Since when does the waveform shape not affect the RMS value of the wave?

I should have been more clear about the power.
I meant that the power is determined by the parts of the waveform that are in-phase (volts times amps at any point in time).
That is where phase-shift comes into the equation.

Hammond transformers perform very well according
to their labeling and do not require to be derated.

But you are not using them according to their labeling.
You are using them well above their RMS rating.
Hammond transformers may be sufficiently robust that they don't have to be derated for rectifier-capacitor outputs (even though their data says they do, which is what I follow) but that is not the norm, as most transformers are not built with that much margin.

You state that you understand RMS and yet you seem to argue that the RMS values caused by the high peak currents of a rectifier-capacitor filter don't have to be used to derate a transformer.
That is a false view, and can lead to overheating of a transformer.
You should not be encouraging people (especially as a moderator) to design a circuit that could lead to damage (or worse) to an electronic device.

So any person not familiar with RMS should ignore any statements made that imply you don't need to significantly derate most transformers if you have a rectifier-capacitor at the output.
You do need to derate, as shown in the Hammond chart that was referenced in post #8.

.

 

RMS is the square root of the mean value of the voltage squared.
This is independent on the shape of the curve.

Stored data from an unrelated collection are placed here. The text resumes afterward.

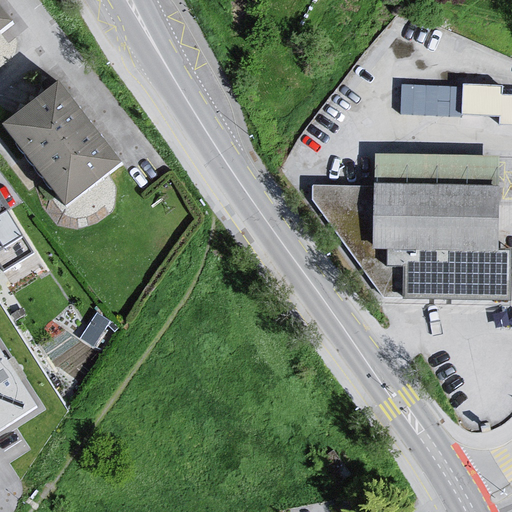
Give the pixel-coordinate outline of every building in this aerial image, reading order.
[(207,0),(219,21),(263,0),(207,0)] [(0,5),(0,29),(12,20),(0,5)] [(60,84),(7,124),(67,202),(120,161),(60,84)] [(502,92),(463,88),(462,118),(499,121),(499,128),(511,129),(511,100),(502,100),(502,92)] [(511,158),(375,158),(375,189),(314,189),(312,204),(383,302),(405,303),(509,304),(511,304),(511,158)] [(0,195),(0,236),(0,237),(0,264),(4,270),(34,252),(0,195)] [(0,341),(0,435),(42,410),(0,341)]
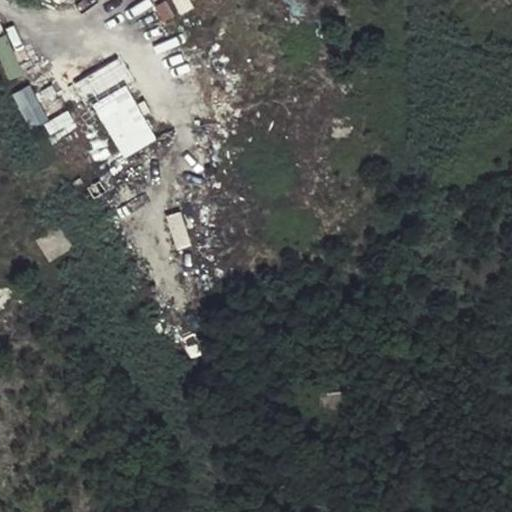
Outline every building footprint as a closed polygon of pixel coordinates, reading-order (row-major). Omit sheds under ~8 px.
[(177,0),(182,10),(197,3),(195,0),(177,0)] [(0,42),(7,75),(24,72),(15,31),(0,34),(0,42)] [(120,56),(82,78),(125,155),(163,134),(120,56)] [(35,80),(14,91),(33,125),(53,115),(35,80)] [(58,224),(36,240),(50,263),(72,248),(58,224)] [(346,391),(321,391),(322,416),(349,414),(346,391)]
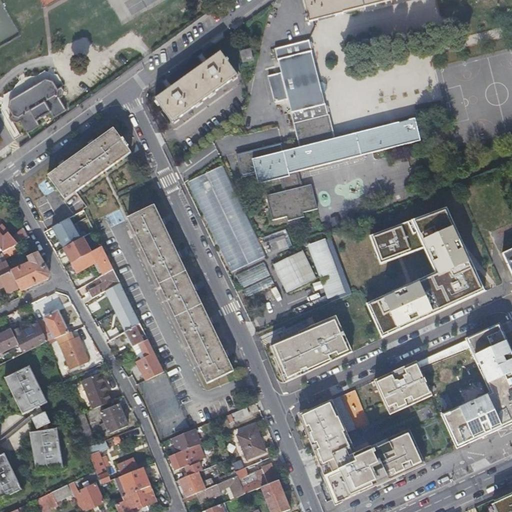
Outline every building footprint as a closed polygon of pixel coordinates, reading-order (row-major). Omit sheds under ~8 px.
[(303,0),(307,14),(304,15),(305,17),(306,17),(306,18),(303,19),(304,22),(309,21),(309,22),(343,13),(343,12),(390,0),(303,0)] [(280,175),(280,177),(284,190),(266,195),(272,219),(286,215),(288,220),(304,216),(303,211),(317,208),(311,183),(301,185),(297,170),(420,139),(414,117),(334,138),(325,102),(324,102),(311,51),(312,51),(309,39),(274,47),(277,59),(278,59),(281,71),(268,75),(276,101),(288,98),(291,110),(290,111),(300,146),(283,151),(261,156),(259,148),(236,154),(242,175),(241,175),(241,176),(255,173),(263,171),(265,179),(280,175)] [(249,48),(239,51),(241,59),(252,57),(249,48)] [(172,122),(237,75),(220,52),(155,98),(172,122)] [(28,132),(40,124),(37,118),(51,110),(54,116),(66,108),(59,96),(62,94),(63,88),(61,85),(58,87),(52,79),(46,77),(11,98),(8,105),(13,113),(10,115),(12,119),(19,121),(21,119),(28,132)] [(65,199),(130,152),(113,128),(48,175),(65,199)] [(281,142),(259,148),(261,156),(283,151),(281,142)] [(206,175),(249,266),(266,258),(223,167),(206,175)] [(257,181),(265,179),(263,171),(255,173),(257,181)] [(206,175),(188,183),(231,274),(249,266),(206,175)] [(128,217),(206,383),(232,370),(154,204),(128,217)] [(424,248),(434,272),(410,283),(412,285),(401,290),(400,288),(365,304),(381,338),(484,291),(453,205),(369,236),(380,264),(396,258),(395,256),(400,254),(401,256),(424,248)] [(0,233),(4,237),(9,233),(2,225),(0,226),(0,233)] [(66,246),(94,231),(92,227),(77,235),(71,226),(58,233),(66,246)] [(14,245),(29,237),(24,228),(11,235),(9,233),(4,237),(0,233),(0,248),(3,252),(12,247),(13,246),(14,245)] [(66,246),(63,248),(71,263),(92,252),(101,246),(102,246),(94,231),(66,246)] [(282,237),(265,243),(269,253),(286,247),(282,237)] [(351,293),(330,238),(310,245),(329,295),(331,300),(331,301),(351,293)] [(104,275),(113,270),(113,269),(101,246),(92,252),(97,262),(104,275)] [(16,253),(12,247),(3,252),(2,252),(5,258),(16,253)] [(511,248),(503,253),(502,252),(501,252),(511,274),(511,248)] [(302,249),(272,264),(286,292),(315,277),(302,249)] [(5,258),(2,252),(1,252),(0,253),(0,287),(4,286),(8,292),(19,287),(12,272),(5,258)] [(19,287),(21,291),(49,278),(50,274),(38,252),(28,257),(31,263),(12,272),(19,287)] [(97,262),(92,252),(71,264),(76,273),(97,262)] [(263,261),(235,274),(241,287),(269,274),(263,261)] [(106,291),(120,283),(113,270),(104,275),(100,277),(103,283),(88,292),(92,299),(106,291)] [(242,289),(246,296),(274,283),(270,275),(242,289)] [(128,330),(140,323),(120,283),(106,291),(128,330)] [(84,304),(91,300),(88,295),(81,299),(84,304)] [(331,300),(329,295),(293,310),(295,315),(331,300)] [(57,338),(69,334),(58,311),(47,316),(46,313),(43,315),(45,319),(55,339),(57,338)] [(285,382),(352,351),(335,315),(270,345),(285,382)] [(93,320),(97,327),(104,322),(101,316),(93,320)] [(45,319),(38,323),(48,342),(55,339),(45,319)] [(38,323),(38,322),(31,325),(37,337),(29,340),(21,325),(12,330),(19,344),(23,353),(48,342),(38,323)] [(133,348),(139,344),(143,342),(138,333),(143,330),(140,323),(128,330),(124,332),(133,348)] [(511,351),(510,347),(499,323),(464,338),(490,392),(442,414),(457,446),(511,421),(511,351)] [(109,340),(121,334),(117,326),(105,333),(109,340)] [(0,352),(19,344),(12,330),(0,335),(0,352)] [(74,340),(71,333),(69,334),(57,338),(70,370),(90,362),(80,337),(74,340)] [(164,371),(148,339),(143,342),(139,344),(146,355),(143,356),(143,358),(137,361),(146,379),(148,378),(164,371)] [(389,414),(432,395),(416,361),(374,380),(389,414)] [(29,366),(5,378),(23,413),(47,401),(29,366)] [(109,403),(95,367),(77,376),(90,410),(109,403)] [(336,504),(424,463),(409,429),(356,454),(331,400),(299,415),(321,469),(336,504)] [(107,428),(110,434),(128,426),(119,404),(101,412),(105,422),(102,424),(104,429),(107,428)] [(249,415),(245,408),(228,415),(231,423),(249,415)] [(87,448),(96,444),(84,412),(75,416),(87,448)] [(255,427),(236,435),(246,458),(265,451),(255,427)] [(57,429),(31,432),(35,471),(61,469),(57,429)] [(199,444),(193,430),(173,438),(179,452),(199,444)] [(107,448),(104,441),(96,444),(87,448),(96,471),(98,477),(101,484),(110,481),(104,466),(108,464),(105,457),(101,459),(98,452),(107,448)] [(199,444),(179,452),(169,456),(175,471),(205,458),(199,444)] [(5,454),(0,456),(0,500),(22,490),(5,454)] [(122,476),(138,469),(136,464),(133,458),(117,465),(119,469),(118,470),(119,473),(120,472),(122,476)] [(138,469),(139,469),(142,467),(147,465),(145,460),(136,464),(138,469)] [(202,462),(190,468),(193,474),(197,472),(205,469),(202,462)] [(261,487),(277,480),(270,462),(261,466),(261,468),(254,470),(258,480),(242,487),(245,493),(261,487)] [(237,475),(238,477),(251,472),(248,465),(235,471),(237,475)] [(147,487),(149,486),(142,467),(139,469),(147,487)] [(115,479),(123,497),(147,487),(139,469),(138,469),(122,476),(115,479)] [(98,477),(96,471),(81,478),(84,483),(98,477)] [(193,474),(179,480),(186,498),(191,496),(204,490),(197,472),(193,474)] [(245,493),(242,487),(238,477),(237,475),(228,480),(236,497),(245,493)] [(212,480),(214,485),(223,482),(220,476),(212,480)] [(236,497),(228,480),(223,482),(231,499),(236,497)] [(281,511),(290,509),(278,480),(277,480),(261,487),(270,511),(281,511)] [(73,494),(81,511),(104,502),(95,484),(79,492),(74,482),(68,484),(73,494)] [(68,484),(36,499),(42,511),(43,511),(58,504),(57,501),(73,494),(68,484)] [(118,499),(114,500),(119,511),(122,511),(141,504),(142,506),(155,501),(149,486),(147,487),(123,497),(118,499)] [(204,490),(191,496),(195,506),(211,498),(207,489),(204,490)] [(511,511),(511,494),(492,503),(496,511),(511,511)]
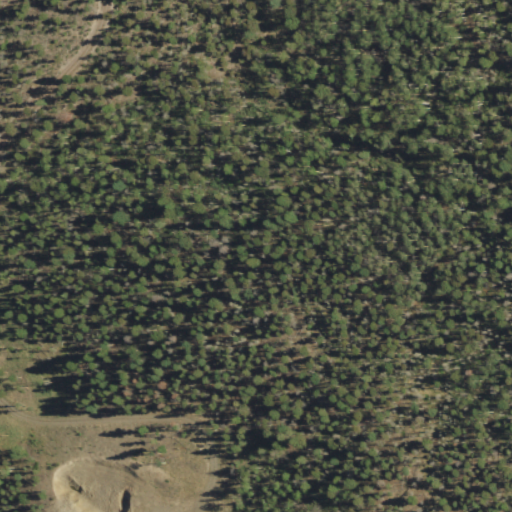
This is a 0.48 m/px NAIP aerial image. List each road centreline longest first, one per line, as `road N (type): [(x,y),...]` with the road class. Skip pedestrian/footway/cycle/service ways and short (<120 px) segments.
road 1 (track): [(196,511),(212,487),(216,446),(184,419),(30,416),(0,391),(18,116),(98,32),(105,0)]
road 2 (track): [(269,0),(337,83),(454,147),(511,162)]
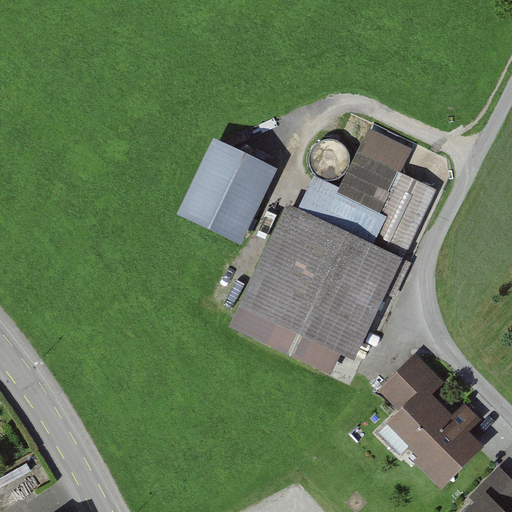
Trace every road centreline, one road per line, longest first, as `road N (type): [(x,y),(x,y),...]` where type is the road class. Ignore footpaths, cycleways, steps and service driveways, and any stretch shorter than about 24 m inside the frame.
road 1 (residential): [(511,416),(452,356),(430,279),(436,239),(511,89)]
road 2 (tertiary): [(104,511),(0,344)]
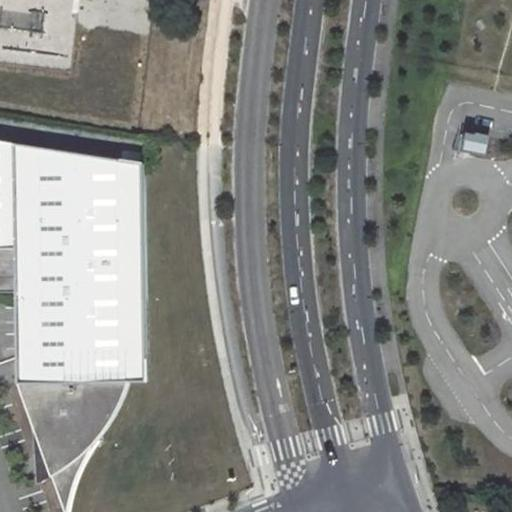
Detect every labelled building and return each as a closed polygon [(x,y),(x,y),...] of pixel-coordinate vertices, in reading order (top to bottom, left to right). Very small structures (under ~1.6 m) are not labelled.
[(0,0),(0,59),(68,68),(75,0),(0,0)] [(487,134),(463,129),(461,148),(472,150),(483,153),(487,134)] [(0,252),(18,252),(19,306),(38,306),(40,427),(35,427),(54,482),(64,511),(70,511),(72,500),(76,486),(81,473),(85,466),(96,449),(95,448),(98,444),(112,423),(120,407),(129,384),(132,372),(135,352),(136,332),(138,302),(146,302),(142,166),(0,143),(0,252)] [(129,384),(148,384),(146,302),(138,302),(136,332),(135,352),(132,372),(129,384)] [(19,306),(21,387),(35,427),(40,427),(38,306),(19,306)] [(35,427),(37,488),(54,482),(35,427)]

If the voltage and current are not in phase that is a different matter. Power is still delivered even if the current and voltage waveforms are not in phase.

There are two important criteria for selecting the proper power rating of a power transformer (besides other things such as construction and form factor).

1) Is the output voltage sufficient when supplying the required power output?
2) Is the temperature rise acceptable over the long term when supplying the required power output?

The purpose of derating the transformer is so that both criteria above are met.

I don't think I can make it any clearer than that.

 

Let's get back to the original argument about rms of voltage and current.

10VAC rms of a sine wave means that the peak amplitude is 14V. We know that in capacitor-filter circuit the voltage on the capacitor will seek the peak voltage.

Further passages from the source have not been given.